1. Das pressing vom FCB durchbrechen wir mit Dynamik. Hier wäre Valverde essenziell. Ich würde Kroos auf die 6 packen, damit er das Spiel eröffnen kann, seine pressing Resistenz ist essenziell und aufbauen kann er mit Alaba aus der IV heraus. Alaba hat auch eine gute Spieleröffnung. Mit Mendy und Carvajal hat man schnelle Spieler um durch Doppelpässe das Mittelfeld zu überbrücken und so das Spiel breit zu machen (wegen Barcas eigentlicher 3er kette)

2. individuelle Klasse: Barca verteidigt Mann vs Mann. D.h wenn unsere Dribbler (Modric, Vinicius, Rodrygo) es schaffen 1-2 Spieler stehen zu lassen, haben wir Überzahl Situationen und somit einen Vorteil im letzten Drittel.

3. Konter: wir haben schnelle Spieler die mit Nadelstichen Barca enorm weh tun können und einen Benzema der den Ball gut halten kann, bis Verstärkung nachrückt.

4. das Bernabeu und die gute Form natürlich !!
 
Tolle Analyse!!!
Es wird sicherlich schwieriger, diesen Classico zu gewinnen.
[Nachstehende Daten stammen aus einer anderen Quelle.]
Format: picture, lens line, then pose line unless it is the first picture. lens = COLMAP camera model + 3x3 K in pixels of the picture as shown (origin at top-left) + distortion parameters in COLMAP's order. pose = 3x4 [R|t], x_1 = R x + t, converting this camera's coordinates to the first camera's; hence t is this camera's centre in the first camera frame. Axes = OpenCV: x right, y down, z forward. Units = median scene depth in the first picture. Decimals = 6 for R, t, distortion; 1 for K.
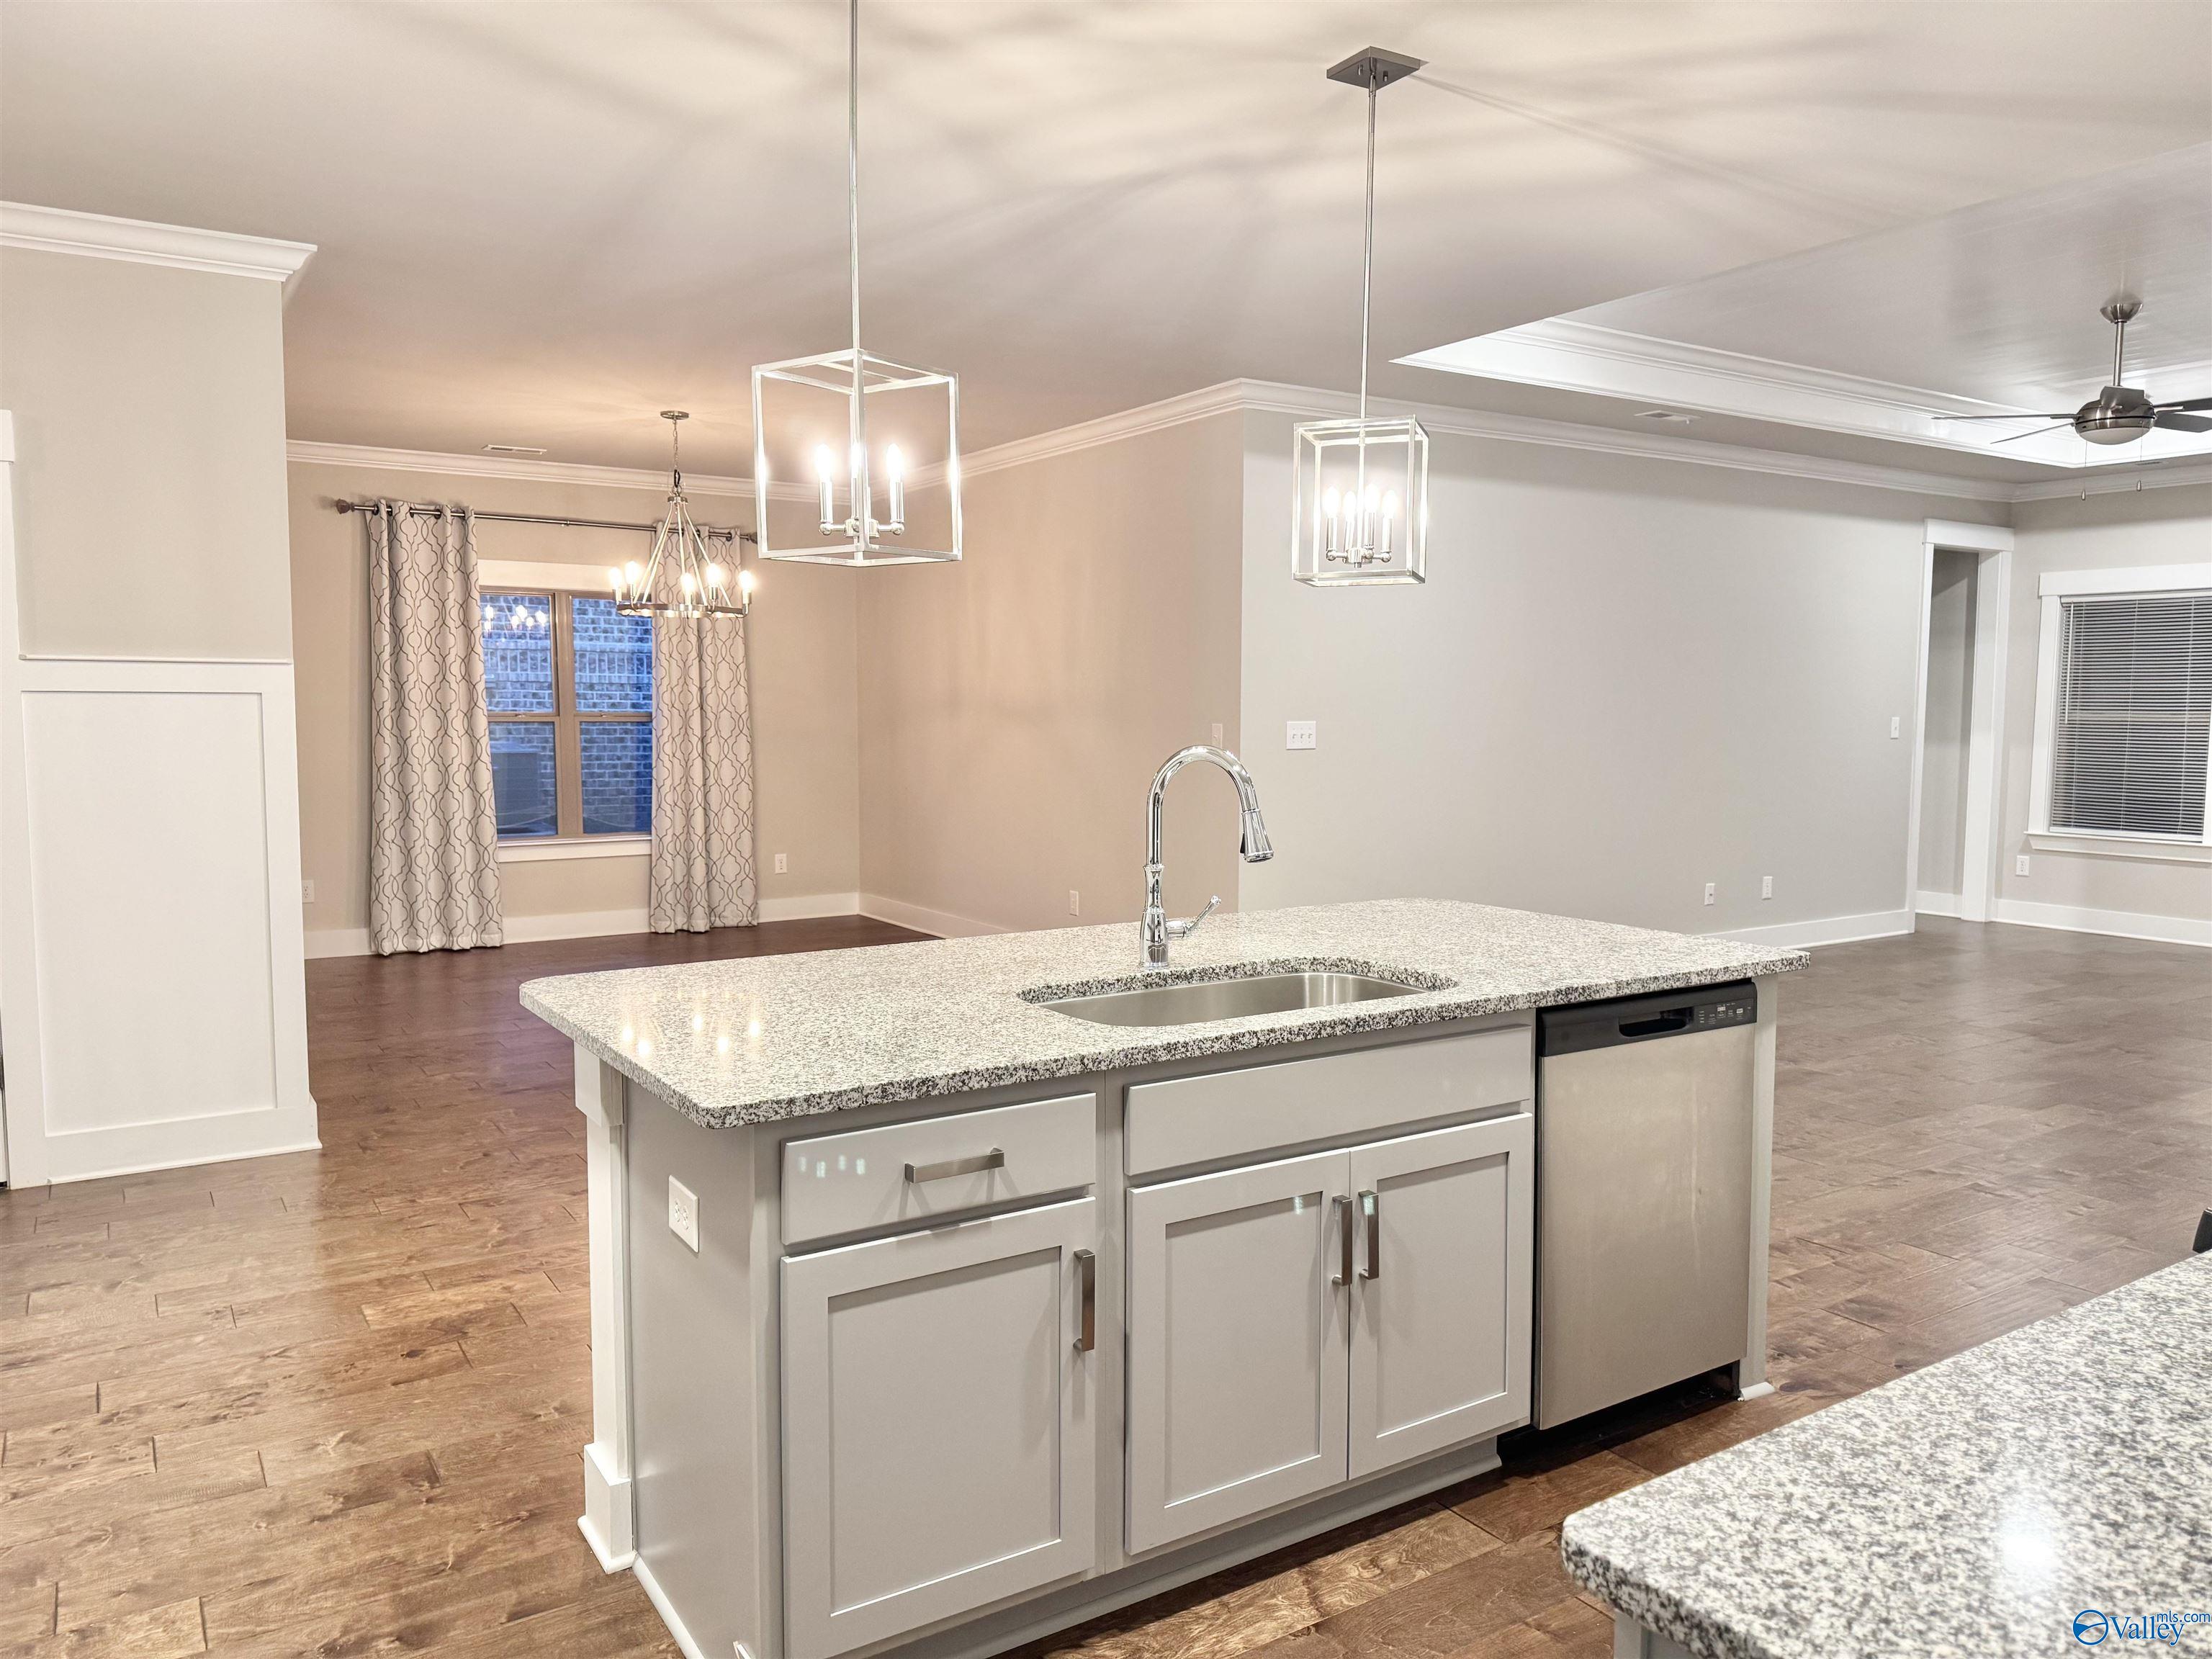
lens RADIAL K [[1588.6, 0, 1104.0], [0, 1588.6, 823.1], [0, 0, 1]] dist [0.092672, -0.127021]
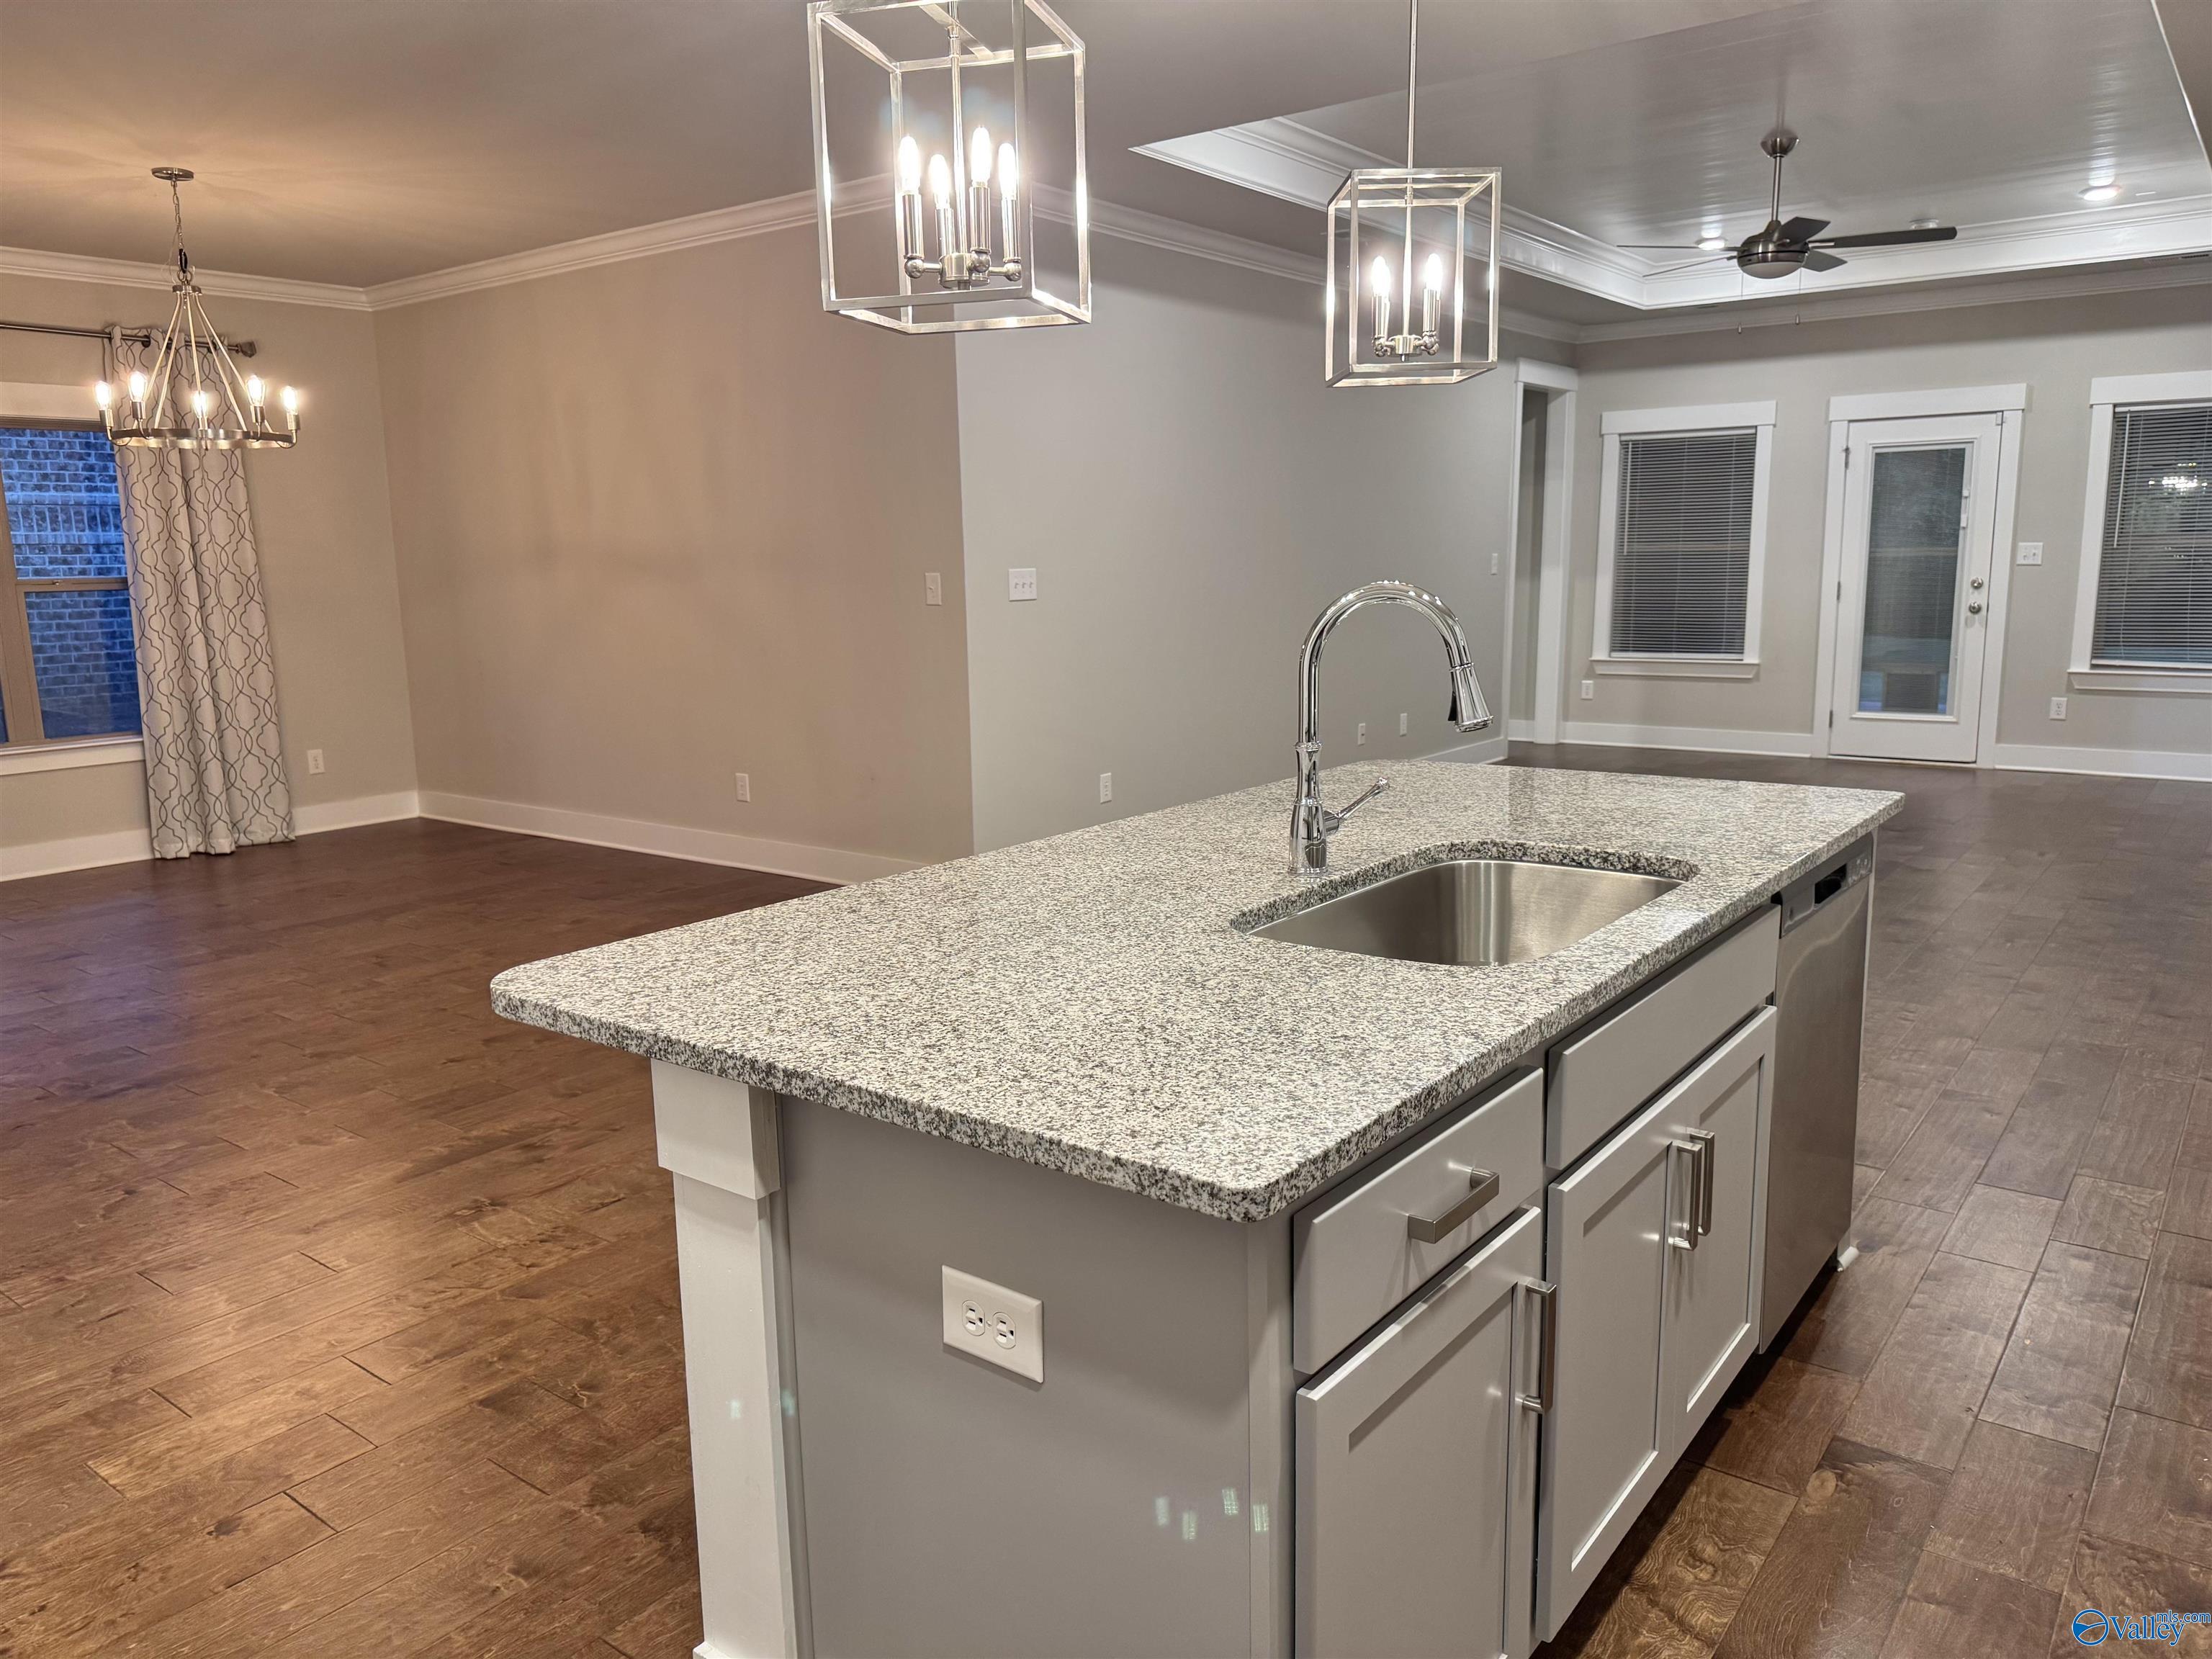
lens RADIAL K [[1588.6, 0, 1104.0], [0, 1588.6, 823.1], [0, 0, 1]] dist [0.092672, -0.127021]
pose [[0.940774, -0.076773, 0.330229, -0.105084], [0.046880, 0.994124, 0.097565, -0.004930], [-0.335779, -0.076305, 0.938845, 0.098601]]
Trotzdem bin ich zuversichtlich, dass wir den 6. in Folge auch für uns entscheiden.
 
Sehr schöne Analyse und bildlich gut unterlegt. Deckt sich mit meiner Wahrnehmung der wenigen Spiele, die ich von ihnen gesehen habe, dass sie im Positionsspiel deutlich flexibler agieren als noch unter Koeman. Und mit den Wintertransfers haben sie an Qualität gewonnen.

Trotzdem bin ich überzeugt, müssten wir sie in dieser Form und Situation einfach schlagen - das wäre moralisch ein wichtiger Sieg, würde Barcas Lauf in der Liga brechen und die Vorherrschaft in Spanien eindeutig nach Madrid verschieben.